Jon Lemich (@runagame) is the author of Run a Game (runagame.net)
Alex Wilson says
I think calling skill challenges the best part of 4e is pretty subjective –personally, I’d take minions as better mechanic that’s worth bringing to 5e. I ported skill challenges to 3.5e and it fell flat with my group — we fell that just a simple skill check or two was more than enough to do what the overly-complex skill challenge structure tried to do. 5e now has the group check, I like that much better, but to each their own.
The DM's Apprentice says
I actually tried running a couple of skill challenges in my home campaign, and it worked out pretty poorly. My players are used to single rolls to determine success or failure, thanks to Adventure League or typical D&D play. If you don’t let them know that they’re required to have multiple successes to pass a test they can get confused or frustrated pretty easily. That’s what I ran into. People got confused and frustrated, then just initiated combat as they figured it was an impossible task to roleplay the situation out.
It might be a good idea to warn your players the first few times you do this, or at least talk to them all ahead of time to let them know you’ll be using these skill challenges and how they work. Otherwise you might run into the same issues I did. Especially if they never played D&D 4E.

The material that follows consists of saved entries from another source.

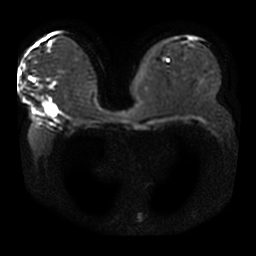
Breast MRI, one axial slice. Slice 21 of 42 in the series (ordered by position). Diffusion-weighted series; image 2 of 4 stored at this slice position (different b-values; order by instance number). 3 T. 5 mm slice thickness. 256 × 256 image matrix, field of view 360 × 360 mm. Female patient.
Annotated regions visible in this slice (outlined manually by an expert reader):
- tumour on diffusion-weighted imaging: bounding box (x1, y1, x2, y2) in pixels: (44, 103, 58, 116)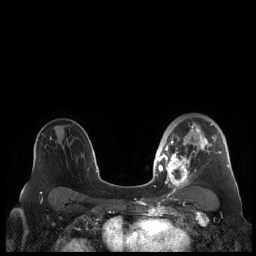
Breast MRI (dynamic contrast-enhanced), one axial slice. Position 140 of 248 along the scan axis. Dynamic contrast-enhanced series, time point 2 of 7 at this slice position (early post-contrast). 1.5 T. TE 1.9 ms, TR 4.1 ms. 0.8 mm slice thickness. 256 × 256 image matrix. Female patient.
Outlined on this slice (semi-automatic segmentation, software-assisted and operator-edited):
- enhancing-tissue mask used for the functional tumour volume (all voxels passing the contrast-enhancement thresholds inside the analysis volume; usually the tumour): bounding box (x1, y1, x2, y2) in pixels: (159, 122, 230, 190)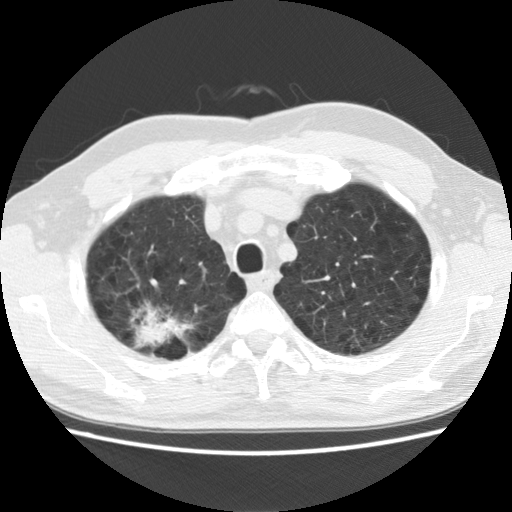
Low-dose screening chest CT, one axial slice. Position 113 of 142 along the scan axis. Lung window (W 1500 / L -600 HU). 2.5 mm slice thickness. 512 × 512 image matrix, field of view 340 × 340 mm.
Structures marked on this image (manually delineated by an expert):
- lesion 1 (tumor, upper lobe of right lung): bounding box (x1, y1, x2, y2) in pixels: (137, 320, 166, 345)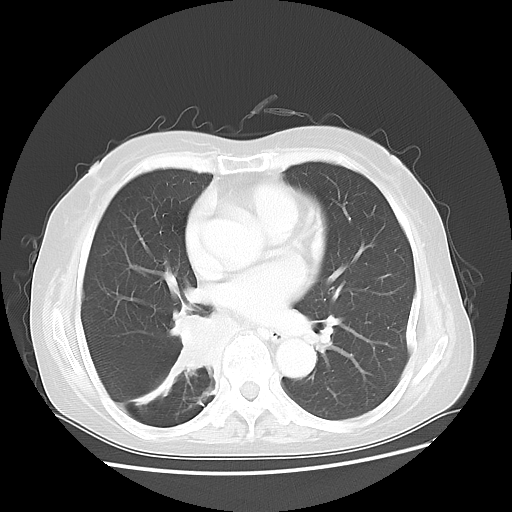
Chest CT, one axial slice; position 22 of 47 along the scan axis; 120 kVp; lung window (W 1500 / L -600 HU); 5 mm slice thickness; 512 × 512 image matrix, field of view 360 × 360 mm. Female patient, age 63 years. Case-level facts recorded for this patient, not image findings: clinical TNM (as recorded): T2 N3 M1b; histopathological grade: G3.
Annotated regions visible in this slice (bounding box drawn by a radiologist):
- lung tumour (recorded histology: small cell carcinoma): box from (x=159, y=302) to (x=229, y=377) px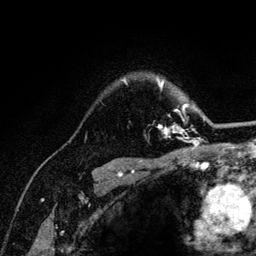
Breast MRI (dynamic contrast-enhanced), one axial slice. Position 95 of 132 along the scan axis. Cropped to one breast. Dynamic contrast-enhanced series, time point 2 of 6 at this slice position (early post-contrast). 3 T. TE 4.2 ms, TR 8.2 ms. 1.2 mm slice thickness. 256 × 256 image matrix, field of view 165 × 165 mm. Female patient.
Outlined on this slice (semi-automatically segmented with operator editing):
- enhancing-tissue mask used for the functional tumour volume (all voxels passing the contrast-enhancement thresholds inside the analysis volume; usually the tumour): bounding box [x1, y1, x2, y2] px = [123, 79, 205, 141]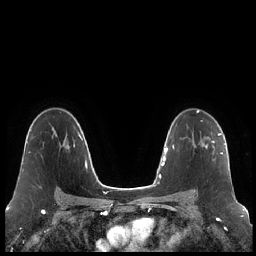
Breast MRI (dynamic contrast-enhanced), one axial slice; position 142 of 248 along the scan axis; dynamic contrast-enhanced series, time point 2 of 7 at this slice position (early post-contrast); 1.5 T; TE 1.9 ms, TR 4.2 ms; 0.8 mm slice thickness; 256 × 256 image matrix, field of view 320 × 320 mm. Female patient.
Structures marked on this image (semi-automatically segmented with operator editing):
- enhancing-tissue mask used for the functional tumour volume (all voxels passing the contrast-enhancement thresholds inside the analysis volume; usually the tumour): bounding box <194,133,223,192> (left, top, right, bottom; pixels)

Benjamin Reinhart (@ReinhartLogos) says
Apprentice, it sounds like what you’re missing is a clear presentation of stakes and consequences. Don’t use a skill challenge unless the presented problem seems complicated enough that it warrants multiple actions to resolve the conflict. Each time a player pitches a sensible but uncertain action, describe possible setback that might occur from that action and ask for a roll. If the rolls succeeds, narrate the rational progression towards the resolution. If the roll fails then describe the setback. This way failure doesn’t seem like it’s just a swing and a miss, but instead a progression towards some unwelcome outcome. The third failure is essentially an invitation for the DM to interject a longer-term negative consequence into the story or adventure.
The mechanical form of the skill challenge, X successes before 3 failures, is just to give you an idea of pacing and comparable difficulty. The more successes you ask of your players, the longer and harder the scene will seem, and the more likely they are to get that third failure and trigger. I hope this helps with your problem!